United States Court of Appeals, Seventh Circuit

July 1, 2015

WHEATON COLLEGE, Plaintiff-Appellant,
v.
SYLVIA MATHEWS BURWELL, Secretary of Health and Human Services, et al., Defendants-Appellees

Argued, June 10, 2015

Appeal from the United States District Court for the Northern District of Illinois, Eastern Division. No. 13 C 8910 -- Robert M. Dow, Jr., Judge.

For Wheaton College, Plaintiff - Appellant: Luke William Goodrich, Attorney, Adele Auxier Keim, Attorney, Mark Rienzi, Attorney, Diana Verm, Attorney, Becket Fund For Religious Liberty, Washington, DC; Christian Mark Poland, Attorney, Bryan Cave Llp, Chicago, IL.

For SYLVIA MATHEWS BURWELL, Secretary of the United States Department of Health and Human Services, United States Department of Health & Human Services, THOMAS E. PEREZ, Secretary of the United States Department of Labor, United States Department of Labor, JACOB J. LEW, Secretary of United States Department of Treasury, United States Department of The Treasury, Defendants - Appellees: Adam C. Jed, Attorney, Alisa B. Klein, Attorney, Patrick Nemeroff, Attorney, Mark B. Stern, Attorney, Megan Barbero, Attorney, Joshua Marc Salzman, Attorney, Department of Justice, Civil Division, Appellate Staff, Washington, DC; Julie Saltman, Attorney, Department of Justice, Civil Division, Immigration Litigation, Washington, DC.

For National Health Law Program, Amicus Curiae: Martha Jane Perkins, Attorney, National Health Law Program, Carrboro, NC.

For National Women's Law Center, Amicus Curiae: Charles E. Davidow, Attorney, Paul, Weiss, Rifkind, Wharton & Garrison Llp, Washington, DC.

For Americans United For Separation of Church And State, Amicus Curiae: Ayesha N. Khan, Attorney, Americans United For Separation of Church And State, Washington, DC.

Before POSNER, WILLIAMS, and HAMILTON, Circuit Judges.

OPINION

Page 793

Posner, Circuit Judge.

Wheaton College is a liberal arts college in Illinois that although not owned by or affiliated with any church (in other words, it is nondenominational) is deeply committed to evangelical Protestantism. Although Wheaton hires faculty and staff from a variety of Christian traditions, and admits students of varied faiths, it requires all members of the college community, which is to say all (visited June 17, 2015, as were the other websites cited in this opinion).) The Covenant does not mention contraception, but the passage we quoted implies, and Wheaton believes, that what is called " emergency contraception," which means contraception after intercourse, is forbidden on religious grounds if it can destroy a fertilized ovum. Wheaton also opposes intrauterine devices (IUDs) that whether inserted before or after intercourse may prevent the implantation of a fertilized ovum. The college implements its belief about emergency contraception and IUDs by excluding coverage of them from its health plans.

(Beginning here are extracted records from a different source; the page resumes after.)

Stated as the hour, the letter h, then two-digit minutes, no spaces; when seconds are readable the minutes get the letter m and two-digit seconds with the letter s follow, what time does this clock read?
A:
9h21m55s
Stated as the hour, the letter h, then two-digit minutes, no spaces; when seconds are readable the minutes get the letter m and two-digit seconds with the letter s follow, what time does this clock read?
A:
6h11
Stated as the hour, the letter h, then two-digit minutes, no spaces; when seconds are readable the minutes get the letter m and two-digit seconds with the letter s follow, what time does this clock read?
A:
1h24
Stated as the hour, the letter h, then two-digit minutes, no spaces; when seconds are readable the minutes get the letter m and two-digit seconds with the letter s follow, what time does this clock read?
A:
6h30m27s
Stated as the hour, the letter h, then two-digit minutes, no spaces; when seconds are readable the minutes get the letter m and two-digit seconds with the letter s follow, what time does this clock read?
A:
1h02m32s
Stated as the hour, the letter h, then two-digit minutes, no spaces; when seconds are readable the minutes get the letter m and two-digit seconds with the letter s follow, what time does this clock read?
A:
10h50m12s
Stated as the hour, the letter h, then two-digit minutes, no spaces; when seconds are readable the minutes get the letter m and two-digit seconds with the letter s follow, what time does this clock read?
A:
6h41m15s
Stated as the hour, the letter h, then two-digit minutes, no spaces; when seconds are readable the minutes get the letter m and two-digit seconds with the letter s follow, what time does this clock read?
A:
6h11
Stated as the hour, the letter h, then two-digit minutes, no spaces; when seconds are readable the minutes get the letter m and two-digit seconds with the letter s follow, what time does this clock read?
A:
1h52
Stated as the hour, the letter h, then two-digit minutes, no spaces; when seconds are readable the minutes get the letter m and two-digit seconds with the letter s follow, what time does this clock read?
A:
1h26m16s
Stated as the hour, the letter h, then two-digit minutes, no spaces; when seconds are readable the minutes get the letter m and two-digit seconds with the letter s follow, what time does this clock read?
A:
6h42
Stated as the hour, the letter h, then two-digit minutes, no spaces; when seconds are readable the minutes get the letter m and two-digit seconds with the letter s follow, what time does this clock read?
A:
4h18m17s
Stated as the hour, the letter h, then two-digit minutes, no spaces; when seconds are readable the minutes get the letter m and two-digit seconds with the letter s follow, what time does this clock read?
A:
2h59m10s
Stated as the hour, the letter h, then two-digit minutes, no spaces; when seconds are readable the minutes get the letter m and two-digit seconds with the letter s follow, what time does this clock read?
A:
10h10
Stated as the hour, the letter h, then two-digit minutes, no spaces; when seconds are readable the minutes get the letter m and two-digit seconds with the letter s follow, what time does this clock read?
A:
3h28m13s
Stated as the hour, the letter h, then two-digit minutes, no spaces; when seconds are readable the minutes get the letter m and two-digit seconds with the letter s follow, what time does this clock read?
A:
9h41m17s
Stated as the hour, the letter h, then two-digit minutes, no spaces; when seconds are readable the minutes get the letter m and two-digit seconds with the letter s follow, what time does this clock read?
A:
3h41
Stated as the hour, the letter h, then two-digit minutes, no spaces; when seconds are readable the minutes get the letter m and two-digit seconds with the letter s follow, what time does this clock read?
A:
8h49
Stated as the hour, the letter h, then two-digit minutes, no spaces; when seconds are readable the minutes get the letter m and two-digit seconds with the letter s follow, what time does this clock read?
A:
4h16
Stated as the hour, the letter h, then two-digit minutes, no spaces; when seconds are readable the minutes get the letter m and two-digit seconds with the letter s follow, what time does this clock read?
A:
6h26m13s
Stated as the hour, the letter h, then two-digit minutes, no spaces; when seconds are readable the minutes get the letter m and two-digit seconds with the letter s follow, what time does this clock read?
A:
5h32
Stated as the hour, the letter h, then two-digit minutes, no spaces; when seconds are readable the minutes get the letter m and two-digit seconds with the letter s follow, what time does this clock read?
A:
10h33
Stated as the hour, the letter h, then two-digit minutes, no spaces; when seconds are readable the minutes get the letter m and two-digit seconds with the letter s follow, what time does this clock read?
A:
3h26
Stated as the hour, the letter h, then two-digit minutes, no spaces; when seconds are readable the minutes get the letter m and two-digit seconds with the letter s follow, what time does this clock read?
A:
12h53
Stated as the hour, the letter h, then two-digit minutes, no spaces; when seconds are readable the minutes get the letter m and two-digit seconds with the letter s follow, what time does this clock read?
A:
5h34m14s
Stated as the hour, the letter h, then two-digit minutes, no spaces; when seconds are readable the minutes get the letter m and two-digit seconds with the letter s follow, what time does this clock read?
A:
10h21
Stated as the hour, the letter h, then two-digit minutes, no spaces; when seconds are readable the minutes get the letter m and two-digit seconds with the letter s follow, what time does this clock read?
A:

Contraception that prevents fertilization rather than destroying a fertilized ovum is referred to by the college as " traditional contraception," and the college has made clear that it does not oppose such contraception. Of the 20 types of female contraceptive approved by the Food and Drug Administration the college disapproves only emergency-contraceptive drugs and certain IUDs.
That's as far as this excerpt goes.